Stel je voor: een leerling raakt betrokken bij drugshandel. Wat zie je dan? Een dader? Of misschien ook een slachtoffer?
In mijn onderzoek naar de rol van het voortgezet onderwijs in het signaleren en voorkomen van zware en georganiseerde criminaliteit, wordt die vraag steeds urgenter.
Jongeren worden geronseld voor hand- en spandiensten, ingezet als uithaler in de haven, of onder druk gezet om drugs te verkopen. In juridische termen noemen we dit criminele uitbuiting: een vorm van mensenhandel waarbij jongeren systematisch worden aangezet tot strafbare feiten.
En precies daar zit het spanningsveld: jongeren die ogenschijnlijk ‘kiezen’ voor criminaliteit, blijken bij nader inzien vaak beperkt handelingsvrij. Dat maakt de grens tussen dader en slachtoffer niet alleen dun, maar ook gevaarlijk onduidelijk in de signalering ervan en hoe we hen vervolgens benaderen.

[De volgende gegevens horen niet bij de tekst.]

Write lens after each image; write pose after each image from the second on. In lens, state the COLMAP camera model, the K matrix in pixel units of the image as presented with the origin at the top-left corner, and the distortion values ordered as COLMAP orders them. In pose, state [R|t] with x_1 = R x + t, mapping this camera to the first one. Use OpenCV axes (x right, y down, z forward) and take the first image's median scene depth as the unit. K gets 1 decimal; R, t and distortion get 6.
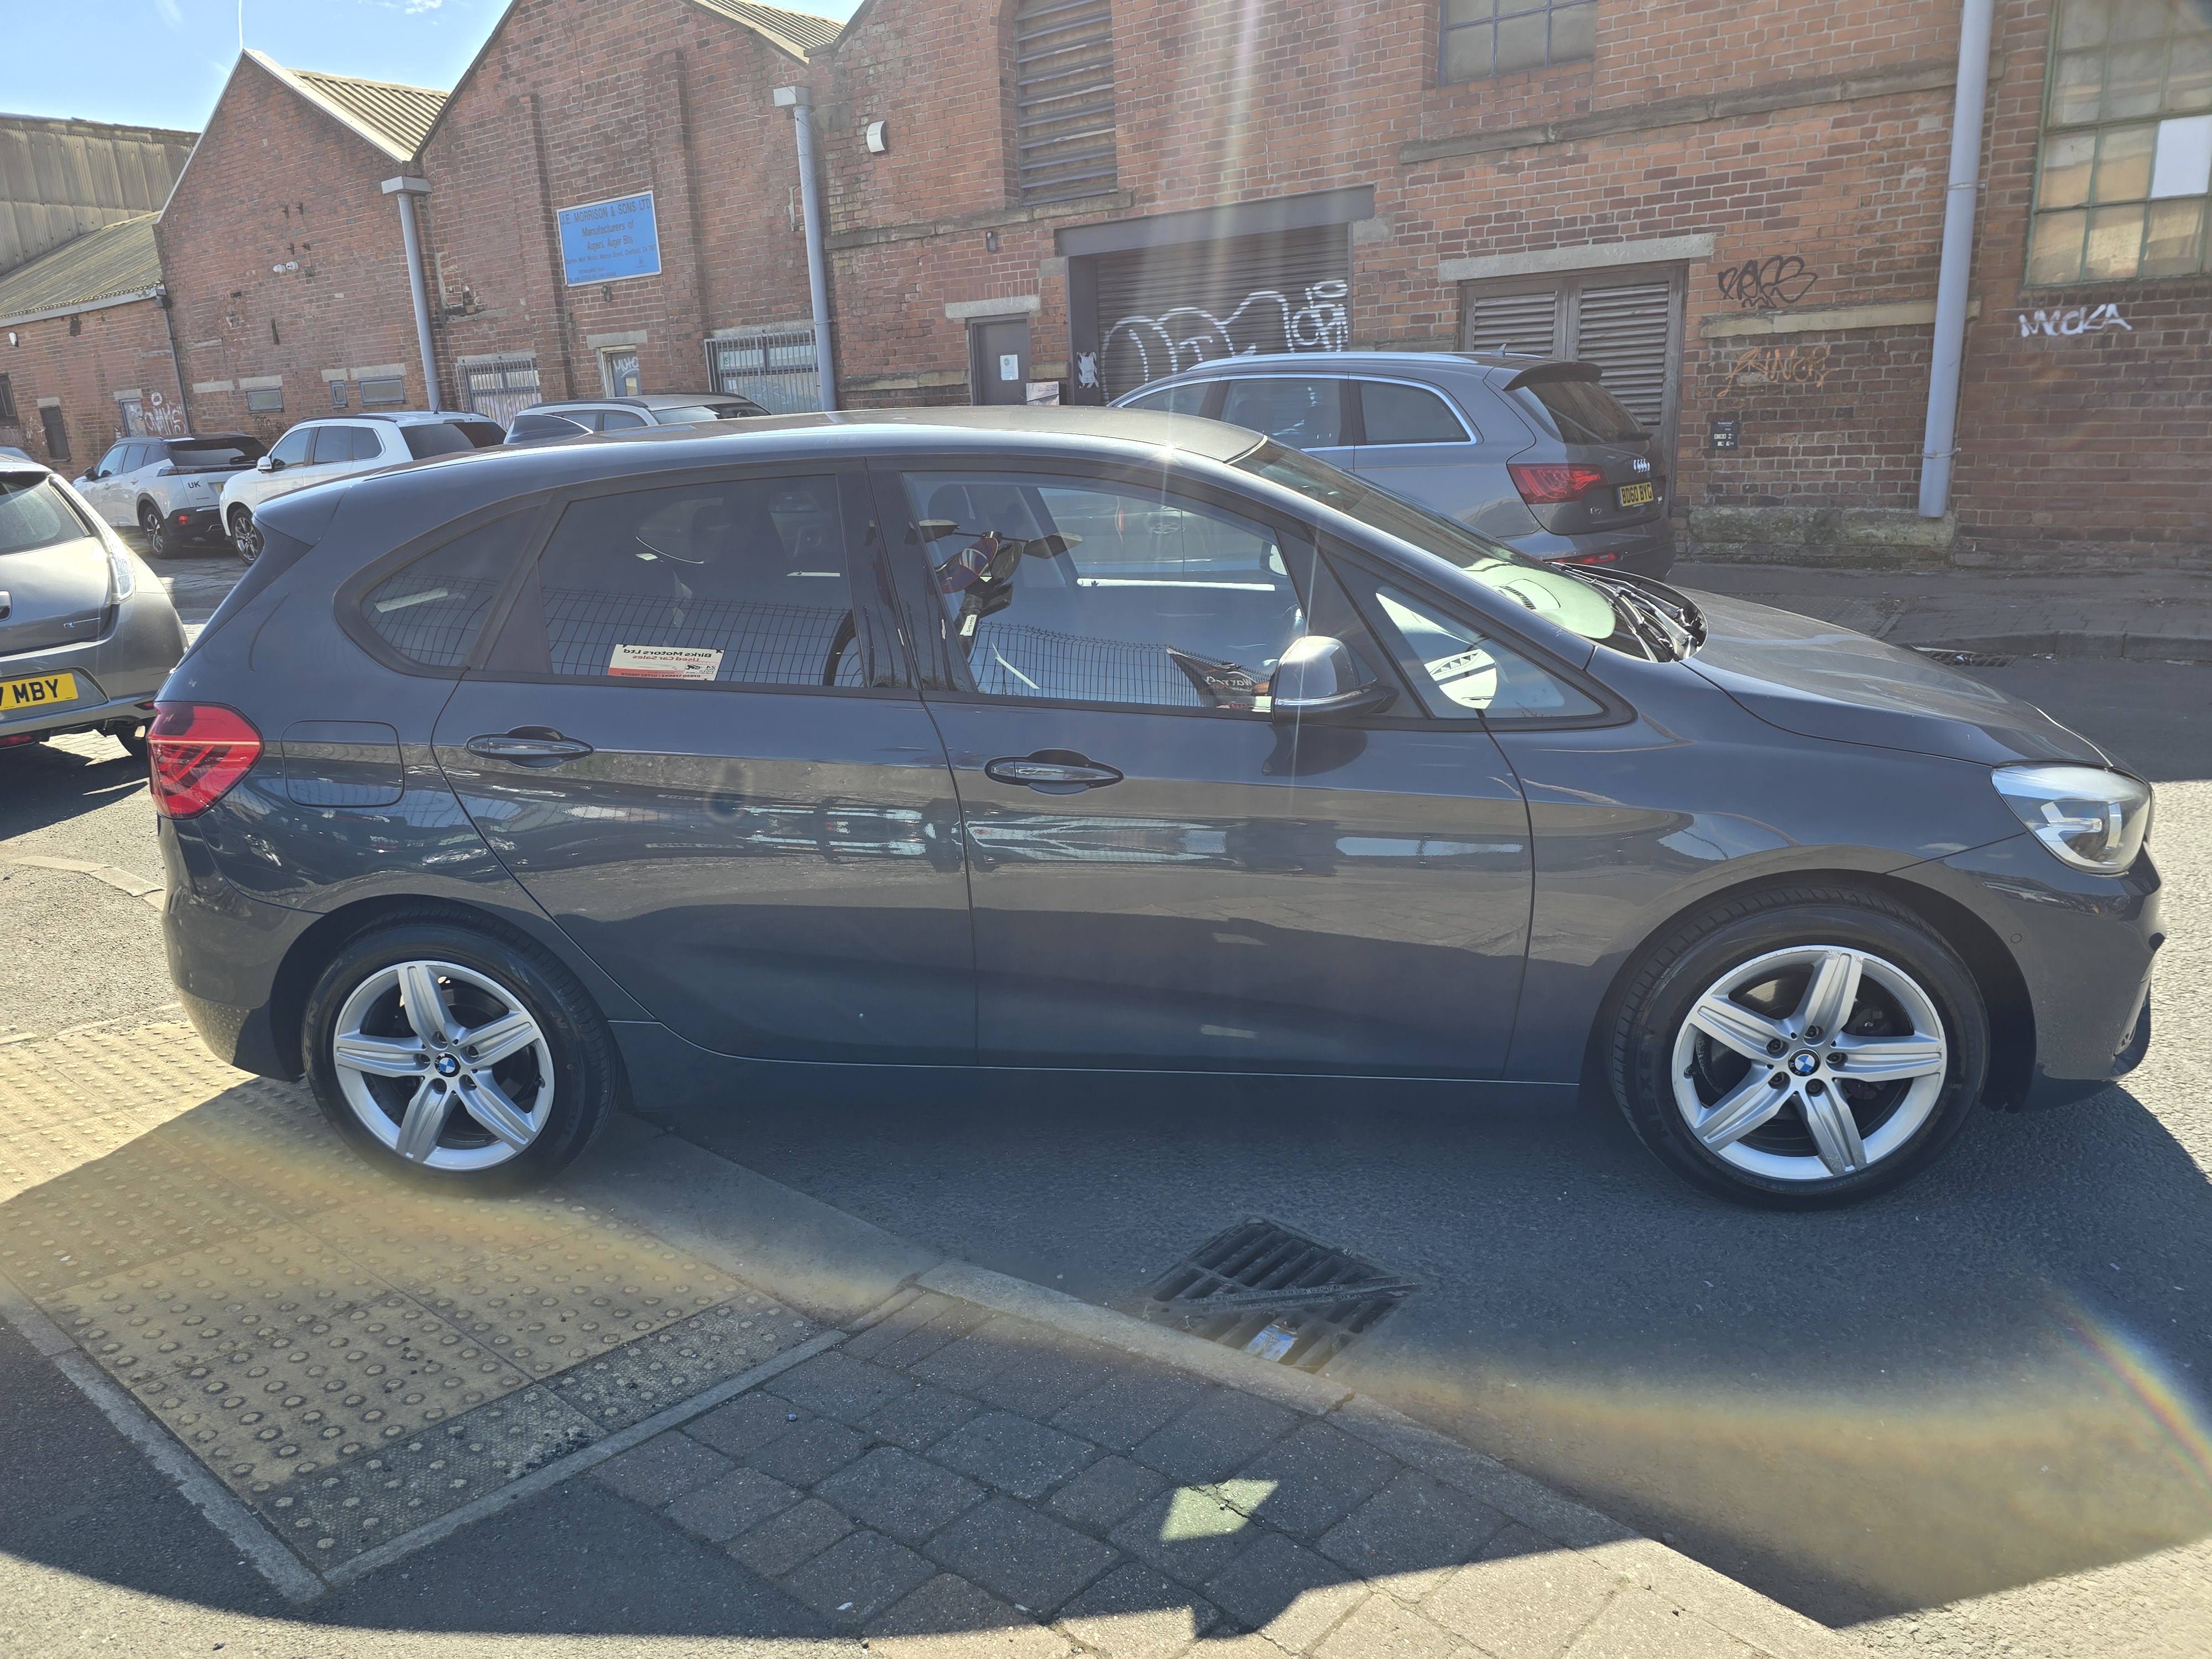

Scholen zijn een belangrijke plek om deze signalen op te vangen – mede omdat ze ook als wervingslocatie door criminele netwerken worden gebruikt. Toch blijkt uit mijn landelijke enquête onder onderwijsprofessionals dat velen de signalen moeilijk herkennen, of niet goed weten wat te doen als ze iets zien.
En dat is niet zo vreemd: signalen zijn vaak dubbelzinnig. Schoolverzuim, dure kleding, onrustig gedrag… het kán duiden op uitbuiting, maar ook op iets heel anders.
Wat je ziet aan de buitenkant, vertelt niet altijd het hele verhaal.
🎥 In deze video vertelt de moeder van Indy het aangrijpende verhaal van haar zoon. Het laat op schrijnende wijze zien hoe kinderen klem kunnen komen te zitten en toont hoe kwetsbaar jongeren kunnen zijn in zulke situaties.
Ik hoop dat zijn verdrietige verhaal bijdraagt aan bewustwording, erkenning en de bereidheid om jongeren te zien en helpen als ze afglijden – vóórdat het te laat is.
Het heeft mij in ieder geval enorm geraakt en nog meer doen voelen waarom ik me hiervoor inzet.